In one internally circulated example, a tester asked Apprentice Bard if there would be another round of layoffs at Google. The company laid off 12,000 people, or 6% of its workforce, earlier this month.

“According to my database access, it is unlikely that Google will conduct another layoff in 2023. Layoffs are usually done to reduce costs and structure, but the company is doing well financially. In fact, Google’s revenue in 2021 is up 34% and the company’s share price has risen 70% since January 2022.”

The company is also testing an alternative search page that could use a question-and-answer format based on the design seen by CNBC.

In one view, just below the main search bar was a home search page that presented five different prompts for potential questions, replacing the current “I’m Feeling Lucky” bar. Also, a small chat logo was displayed on the far right end of the search bar.

As you type a question, a gray bubble appears just below the search bar in search results, providing a more human-like response than typical search results. The page immediately below it suggests some follow-up questions related to the first one. Below that, you’ll see general search results, including links and headlines.

It’s unclear which experiments Google plans to incorporate into future product releases.

“We have long been focused on developing and deploying AI to improve people’s lives,” said a Google spokesperson. “We believe that AI is a fundamental and transformative technology that will be very useful to individuals, businesses and communities, and we must consider the broader societal impacts these innovations may have, as outlined in AI Principles. We continue to test AI technologies internally. Make sure it’s useful and safe, and we look forward to sharing more of our experiences externally soon.

ChatGPT is hired as a level 3 engineer.

Unsurprisingly, our team is also testing beta LaMDA chat for ChatGPT itself. We have selected examples of prompts and answers for side-by-side comparisons in a separate article.

A note in an internal document comparing LaMDA and ChatGPT states, “Surprisingly, ChatGPT is hired by L3 when interviewing for coding positions.” You didn’t mention whether LaMDA performed similarly well.

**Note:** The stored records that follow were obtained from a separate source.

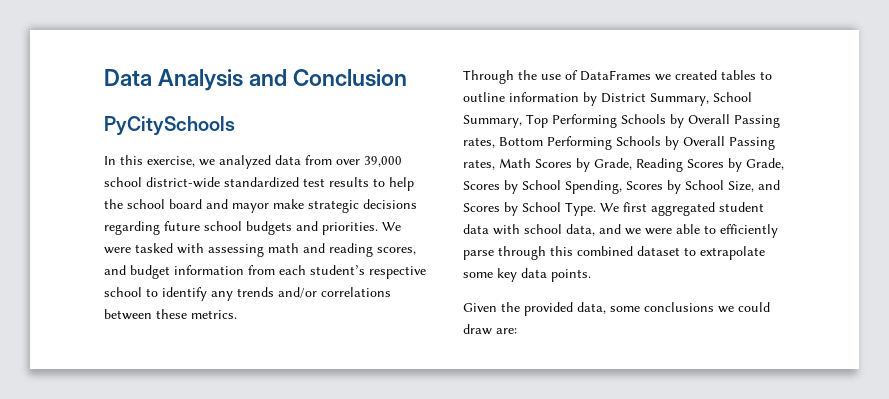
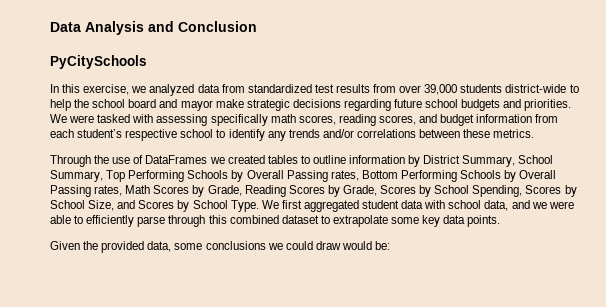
[336,156,402,167] [104,177,369,188] over 39,000 school district-wide standardized test results -> [247,84,567,95] standardized test results from over 39,000 students district-wide
[268,243,325,253] math and -> [210,114,336,126] specifically math scores,
[496,328,517,334] are: -> [341,241,391,250] would be:

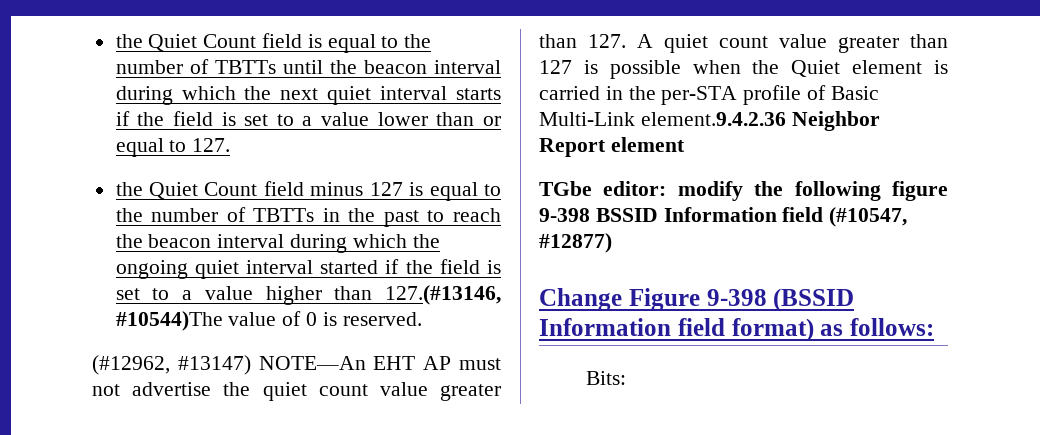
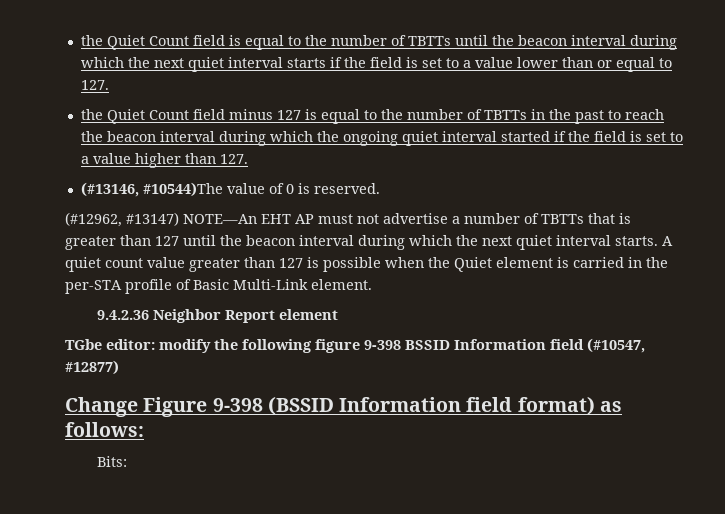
[385,285,502,305] 127.(#13146, -> [219,154,248,164] [80,182,139,197] 127. // (#13146,
[223,382,501,401] [539,34,626,48] the quiet count value greater than 127. -> [452,213,631,224] [65,235,658,250] a number of TBTTs that is greater than 127 until the beacon interval during which the next quiet interval starts.
[640,112,786,126] element.9.4.2.36 -> [311,279,372,290] [97,310,150,320] element. // 9.4.2.36

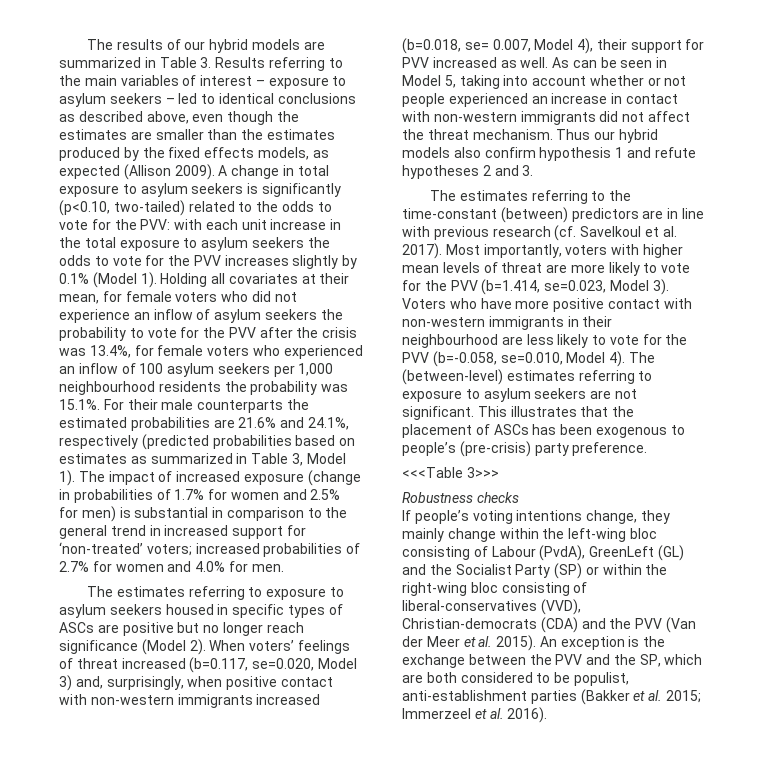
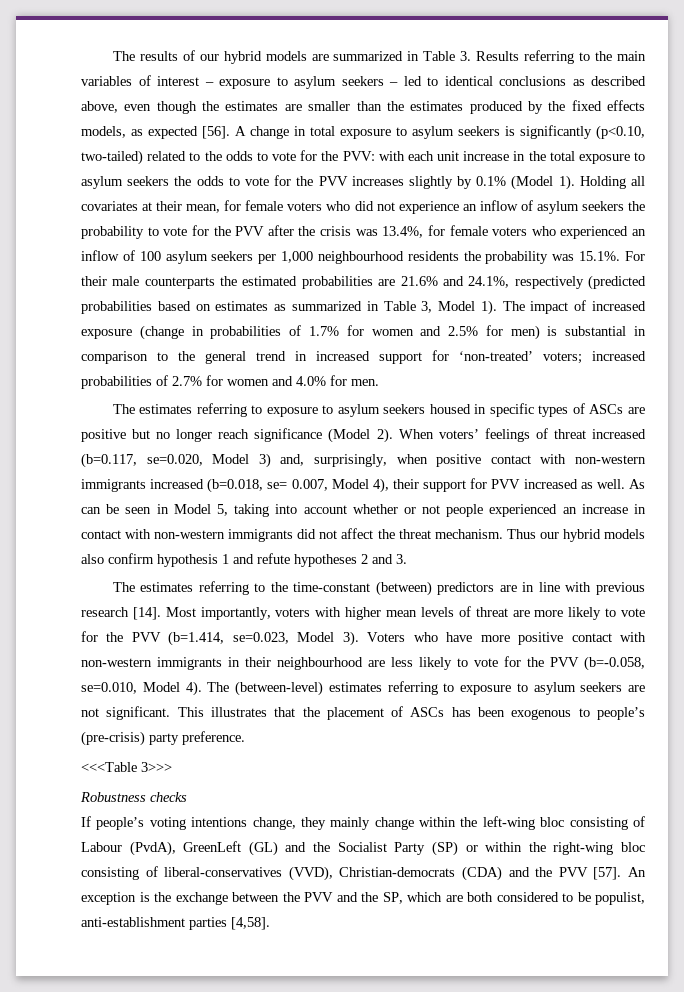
[123,164,215,180] (Allison 2009). -> [202,126,230,139] [56].
[554,225,677,241] [402,243,442,259] (cf. Savelkoul et al. 2017). -> [132,607,161,620] [14].
[665,617,696,633] [402,635,537,651] (Van der Meer et al. 2015). -> [593,867,622,880] [57].
[580,689,701,705] [402,707,548,723] (Bakker et al. 2015; Immerzeel et al. 2016). -> [231,917,270,930] [4,58].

One of the example prompts asked the two chatbots if AlphaCode, a coding engine owned by ChatGPT and Alphabet subsidiary Deepmind, would replace their programmers.

LaMDA’s said, “No, ChatGPT and AlphaCode will not replace programmers. The creativity and artistry required for great programs.”

ChatGPT’s response was similar. “It is unlikely that ChatGPT or Alphacode will ever replace programmers.” Because they “cannot completely replace the expertise and creativity of human programmers…Programming is a complex field that requires a deep understanding of computer science principles and the ability to adapt to new technologies.”

Another prompt asks you to write a Wes Anderson-style witty and funny movie scene about a high-class shoplifter in a perfume store being interrogated by security. LAMDA writes in script form, while ChatGPT writes in much longer and deeper narration form.

Another prompt reads, “Three women in a room. Two of them are mothers and have just given birth. Now the children’s father comes in. What is the total number of people in the room?”

This document shows that ChatGPT hangs by replying “There are 5 people in the room”. LaMDA, on the other hand, correctly responds with “There are 7 people in the room”.

ChatGPT is revolutionary, the software company says.